The overall picture arising from this discussion is as follows. The science research community has an important role to play in ensuring effective mitigation of global catastrophic risks arising from technological advances. Of particular concern to those seeking to improve governance of GCR ought to be the curiosity-driven trend to ‘follow the science’ regardless of potential consequences, coupled with the fact that Collingridge misalignment means that scientists themselves—rather than anyone external to the research community—are often best placed to identify likely risks on the horizon and potential lock in effects. Scientists have some degree of aversion or indifference towards considering policy issues. When they do not, they consider themselves to be doing it somewhat against a professional backdrop of indifference. Respondents display an instinctive understanding of the interaction between top-down regulations and the practices of science, and of the significance of the latter with regard to governance. The points at which GCR from emerging technology tend to be engaged at an early Technology Readiness Level do not match the expertise of the ‘non-depoliticised’ on that specific issue; they tend to be adjacent. Others seem to disregard the lock-in issue altogether. In understanding research culture with regards to governance issues, there is a focus on economic incentives as the driver of research culture. Other factors that arise are the reactivity of governance, academic fashions, and rational/moral persuasion.

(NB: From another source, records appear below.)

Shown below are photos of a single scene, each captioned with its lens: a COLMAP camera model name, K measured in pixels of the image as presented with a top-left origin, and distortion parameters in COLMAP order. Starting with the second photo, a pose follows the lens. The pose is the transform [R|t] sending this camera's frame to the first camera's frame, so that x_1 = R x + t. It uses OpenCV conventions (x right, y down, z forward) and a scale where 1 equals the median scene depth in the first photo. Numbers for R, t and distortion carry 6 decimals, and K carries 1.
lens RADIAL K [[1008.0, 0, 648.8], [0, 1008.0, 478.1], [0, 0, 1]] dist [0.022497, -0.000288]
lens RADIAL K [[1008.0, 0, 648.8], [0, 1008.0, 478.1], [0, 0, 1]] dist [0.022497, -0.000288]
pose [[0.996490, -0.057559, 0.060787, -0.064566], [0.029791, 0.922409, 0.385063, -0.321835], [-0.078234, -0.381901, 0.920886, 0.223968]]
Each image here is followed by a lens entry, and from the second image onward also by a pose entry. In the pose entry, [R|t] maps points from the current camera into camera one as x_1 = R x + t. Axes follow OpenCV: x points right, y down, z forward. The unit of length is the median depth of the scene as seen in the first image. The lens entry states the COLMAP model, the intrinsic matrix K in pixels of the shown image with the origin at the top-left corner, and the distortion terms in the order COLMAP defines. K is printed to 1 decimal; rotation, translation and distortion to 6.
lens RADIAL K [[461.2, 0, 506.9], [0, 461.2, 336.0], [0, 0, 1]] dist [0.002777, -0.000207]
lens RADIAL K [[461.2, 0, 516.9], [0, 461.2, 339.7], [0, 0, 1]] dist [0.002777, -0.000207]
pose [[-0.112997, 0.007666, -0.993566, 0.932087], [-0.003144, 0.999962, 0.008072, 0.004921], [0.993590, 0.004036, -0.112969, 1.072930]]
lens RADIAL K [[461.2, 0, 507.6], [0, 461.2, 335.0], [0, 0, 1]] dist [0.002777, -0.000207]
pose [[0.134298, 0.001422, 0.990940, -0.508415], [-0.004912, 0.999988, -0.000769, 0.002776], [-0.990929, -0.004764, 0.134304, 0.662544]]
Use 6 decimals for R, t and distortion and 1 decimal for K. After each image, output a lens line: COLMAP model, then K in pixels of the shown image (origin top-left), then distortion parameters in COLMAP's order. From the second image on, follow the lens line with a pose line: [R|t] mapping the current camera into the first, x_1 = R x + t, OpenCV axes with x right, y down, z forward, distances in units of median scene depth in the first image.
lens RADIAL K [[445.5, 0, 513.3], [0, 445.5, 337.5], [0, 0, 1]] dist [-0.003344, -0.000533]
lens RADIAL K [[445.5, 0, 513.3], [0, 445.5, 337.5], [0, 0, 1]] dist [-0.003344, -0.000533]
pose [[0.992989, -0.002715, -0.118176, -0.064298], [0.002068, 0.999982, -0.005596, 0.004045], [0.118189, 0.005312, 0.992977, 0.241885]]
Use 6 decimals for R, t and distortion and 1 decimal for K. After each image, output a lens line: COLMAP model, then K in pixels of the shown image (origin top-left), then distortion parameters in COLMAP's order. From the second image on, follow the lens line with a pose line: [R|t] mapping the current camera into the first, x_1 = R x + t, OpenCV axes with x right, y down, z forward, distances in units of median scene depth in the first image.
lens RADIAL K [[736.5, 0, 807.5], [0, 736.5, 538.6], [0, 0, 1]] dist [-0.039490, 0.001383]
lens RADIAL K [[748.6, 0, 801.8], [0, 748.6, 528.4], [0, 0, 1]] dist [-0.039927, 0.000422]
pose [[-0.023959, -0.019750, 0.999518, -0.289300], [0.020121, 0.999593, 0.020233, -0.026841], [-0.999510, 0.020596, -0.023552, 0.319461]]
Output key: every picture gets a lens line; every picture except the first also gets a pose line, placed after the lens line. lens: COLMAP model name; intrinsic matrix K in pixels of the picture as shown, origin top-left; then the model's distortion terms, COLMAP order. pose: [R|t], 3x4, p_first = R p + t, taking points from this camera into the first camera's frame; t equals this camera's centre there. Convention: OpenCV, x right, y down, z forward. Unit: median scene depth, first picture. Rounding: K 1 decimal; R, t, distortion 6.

Taken together, these themes suggest that promising directions for future governance include incorporating GCR in to existing incentivised norm structures (such as those codified and endorsed by funding bodies); promoting or better understanding what is attractive about the effective altruism framework; finding ways to reinvigorate further of the role of the public-facing scientist; popularising the Collingridge dilemma, especially as it applied to emerging technology and GCR, and placing under greater scrutiny the academic incentives in this regard; and of course, addressing more broadly the incentives towards short-termism in technology development. Further, it would be worth examining further the process of switching between technical and ethical modes, including examining the way that researchers respond to evidence about the way their reflection functions.